The Plains Indians were nomadic hunters of buffalo. This meant that they had to follow the buffalos herd when the animals moved from place to place, looking for fresh grass to eat. This required that they be able to unpack and move to another location guickly. They needed a shelter that was portable, durable and water resistant. The tipi was perfect for that.

How was a tipi built?

Made of brain tanned buffalo skin, the tipi was water resistant and easily disassembled. The tipi's structure consisted of lodge pole pines placed and secured in a cone. Then 14 to 20 buffalo hides were sewn together in a circle with sinew, and stretched across the poles with a smoke hole at the top. A flap was designed to enter and exit the dwelling.

 

What was inside a tipi?

The firepit inside the center of the tipi served to provide warmth. Beds were placed against the tipi walls and buffalo furs served as rugs. The tipi was lined in the winter for warmth and privacy. The structure lasted an average of 10 years. When the tipi was replaced, the old one was made into clothing or patching material for other tipis.

How were the tipis moved?

The outstanding characteristic of the tipi was its portability.
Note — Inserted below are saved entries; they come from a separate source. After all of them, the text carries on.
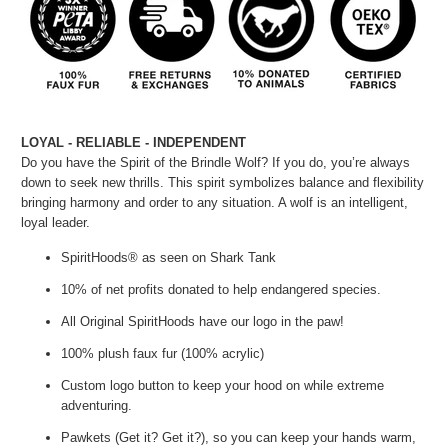
LOYAL - RELIABLE - INDEPENDENT
Do you have the Spirit of the Brindle Wolf? If you do, you’re always
down to seek new thrills. This spirit symbolizes balance and flexibility
bringing harmony and order to any situation. A wolf is an intelligent,
loyal leader.
SpiritHoods® as seen on Shark Tank
10% of net profits donated to help endangered species.
All Original SpiritHoods have our logo in the paw!
100% plush faux fur (100% acrylic)
Custom logo button to keep your hood on while extreme
adventuring.
Pawkets (Get it? Get it?), so you can keep your hands warm,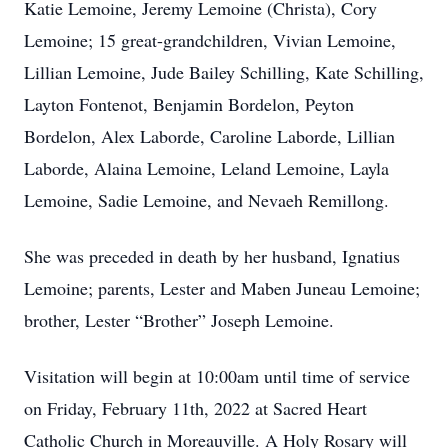
Katie Lemoine, Jeremy Lemoine (Christa), Cory
Lemoine; 15 great-grandchildren, Vivian Lemoine,
Lillian Lemoine, Jude Bailey Schilling, Kate Schilling,
Layton Fontenot, Benjamin Bordelon, Peyton
Bordelon, Alex Laborde, Caroline Laborde, Lillian
Laborde, Alaina Lemoine, Leland Lemoine, Layla
Lemoine, Sadie Lemoine, and Nevaeh Remillong.
She was preceded in death by her husband, Ignatius
Lemoine; parents, Lester and Maben Juneau Lemoine;
brother, Lester “Brother” Joseph Lemoine.
Visitation will begin at 10:00am until time of service
on Friday, February 11th, 2022 at Sacred Heart
Catholic Church in Moreauville. A Holy Rosary will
It took women only minutes to disassemble the tipi and transport it by horse. Tipi hides, poles, and household articles were placed on a device known as a travois and dragged behind a horse. Before they had horses, they used to make smaller tipis, because the tipis had to be carried by or dragged behind a dog.

When was the best time to get hides for a tipi?

June was the best time to procure hides for the tipi cover. The summer buffalo cow hide was the best because it was fairly large, did not have any heavy fat layers, and its hair could be removed quite easily. Approximately thirteen hides were used in the average size tipi cover. Nearly one fourth of one mile of stitching was required to fasten the hides together.

Who made the tipis?

Only certain women performed particular duties in making a tipi cover, and only a few did the cutting and matching of the skins. This knowledge was passed on within the family, or was conditionally sold to someone else. In some tribes, this was a right possessed by only one woman in the village.

How were the hides prepared?

Preparing hides was heavy manual labor. First, the hides were fleshed by carefully scraping the inside layers away. Next, they were dehaired either by scraping with an elkhorn scraper or by causing the hair to slip. This slipping was accomplished by soaking the hide in water or burying it in damp soil for several days. This procedure loosened the hair making it easy to remove. Next, the skin was washed thoroughly, and a mash made of brains (and sometimes the liver) of the animal was completely worked through the hide over a period of several days. While the hide was drying, it was carefully worked to retain the softness of the tanning process. This softening of the hide continued until it was completely dry. The hide was now ready for assembly into the tipi cover.

Click here to see a bigger version of a beautifully decorated tipi cover:

How long did a tipi last?

A skin tipi might last two to three years, depending upon the amount of traveling done, and the weather during its use. New covers were very light in color. As time went on, the top portions became darkened with smoke from the fires inside, even though the fires were kept small. After replacing the cover, the old one was cut up for moccasin soles and other useful items. Leather of this kind was nearly indestructible and permanently waterproofed because it had been so thoroughly smoked.